Le projet de démolition du viaduc Herrmann-Debroux pour en faire un boulevard urbain est vu d'un mauvais oeil par l'opposition à Auderghem.

L’enquête publique, débutée le 9 octobre dernier, permet aux citoyens auderghemois de découvrir les détails du PAD (Plan d’Aménagement Directeur) qui doit préfigurer l’avenir du paysage d’entrée de ville pour des décennies.

Mais ce projet est vu d'un mauvais oeil par l'opposition Liste Citoyenne 1160 au conseil communal d'Auderghem. "Si l’objectif, au demeurant louable, affiché par la majorité est de supprimer le viaduc et de développer un boulevard urbain, son empressement à focaliser l’attention sur ce seul volet – il suffit de jeter un œil sur la "synthèse" et le formulaire d’enquête publique proposés sur le site communal pour se rendre compte de leur aspect partiel et partial – nous a encouragés à examiner le détail du programme des zones dites "en accroche"", explique Nathalie Wyns, conseillère communale.

"Et là, c’est la douche froide… Tours de 80 mètres de hauteur (Triomphe, Fraiteur, Triangle, Demey), avec des bâtisses voisines pouvant dépasser les normes réglementaires en vigueur, front bâti le long de l’avenue Cockx jusqu’à onze étages, bâtiments de 40 mètres de hauteur sur le site Beaulieu reconstruit et densifié, bâtiments de neuf niveaux sur le site Demey, tours bâties sur les dalles d’activités productives de la zone Triangle pouvant dépasser de 20 mètres la hauteur du Chirec. C’est la folie des grandeurs que nous concocte le gouvernement régional. Pourtant, le gouvernement précédent avait limité les ambitions en termes de gabarits et de densités, les repères paysagers avaient été remis en question et les gabarits avaient été revus à la baisse…", explique-t-elle.

"Il faut croire que nos majorités régionales et locales se sont laissé avoir par les sirènes des promoteurs trop heureux de profiter de cette aubaine. Car, ne nous leurrons pas, l’absence de superficie maximale réglementaire pour les nouveaux quartiers peut nous faire craindre le pire, et les déclarations apaisantes de notre bourgmestre (Didier Gosuin, Défi, NdlR) ne tiennent pas une seconde devant les projets présentés", poursuit Nathalie Wyns.

Selon elle, le nouveau parking de dissuasion à l'Adeps, d'une capacité d'environ 1500 places, ne va pas être suffisant pour empêcher une congestion dans le quartier. "Ce n’est certainement pas, contrairement à ce que le pouvoir communal voudrait nous faire croire, le seul parking de dissuasion situé aux confins de la commune qui va compenser l’augmentation de la pression automobile générée par les 2500 nouveaux habitants des nouveaux quartiers.

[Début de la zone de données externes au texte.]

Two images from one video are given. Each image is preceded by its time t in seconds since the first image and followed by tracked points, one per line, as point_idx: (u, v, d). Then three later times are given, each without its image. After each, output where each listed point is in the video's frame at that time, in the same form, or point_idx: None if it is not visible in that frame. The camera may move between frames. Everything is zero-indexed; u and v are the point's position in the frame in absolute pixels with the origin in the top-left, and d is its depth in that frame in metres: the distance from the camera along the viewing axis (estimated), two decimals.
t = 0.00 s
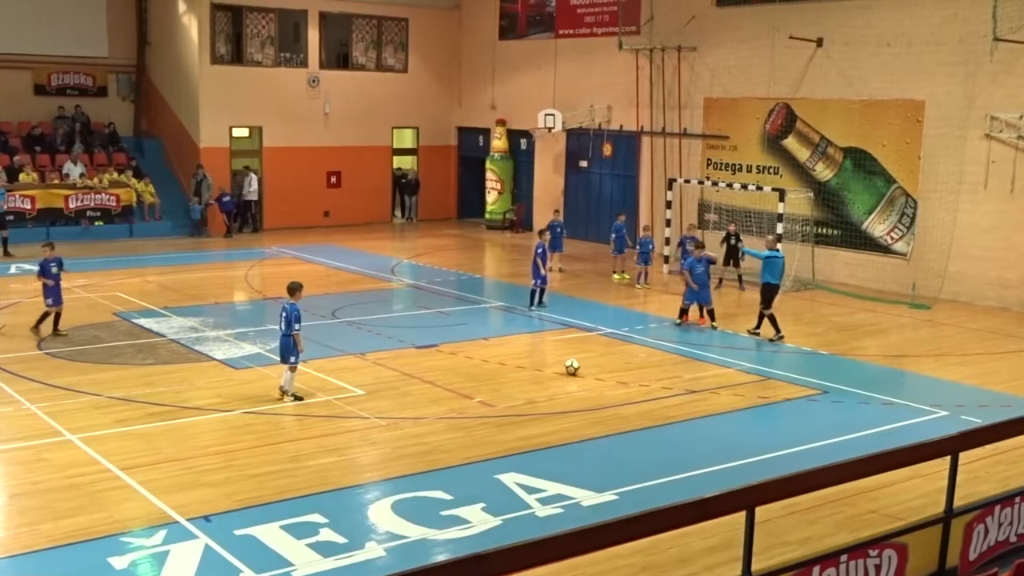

Autre point de non-sens, celui que la majorité communale avalise sans sourciller : on ne prolongera pas le métro jusqu’à l’Adeps et jusqu’au parking de dissuasion, on y préfère un tram détourné depuis le boulevard du Souverain. Les autorités régionales nous disent que le prolongement du métro jusque là est budgétairement impossible, mais par ailleurs elles approuvent les milliards que va coûter le creusement du métro nord", fustige-t-elle.

La liste citoyenne se mobilise et encourage les citoyens à faire entendre leur voix : "Auderghem doit rester viable et respirable, elle doit se battre pour être un trait d’union entre Bruxelles et la Wallonie ! Nous avons jusqu’au 9 décembre pour le dire haut et fort : réduisons les gabarits, limitons les densités, répartissons mieux les logements publics pour éviter les ghettos (50% prévus sur le seul quartier Cockx), maintenons du stationnement public dans les nouveaux quartiers ou en sous-sol du quartier Michiels, exigeons le prolongement du métro jusqu’à Jezus-Eik, de manière à ne pas nous couper de nos amis brabançons. Mais surtout, manifestons-nous via le formulaire d’enquête publique fourni par la région, beaucoup plus complet que la version tronquée et orientée que nous propose la majorité auderghemoise", conclut-elle.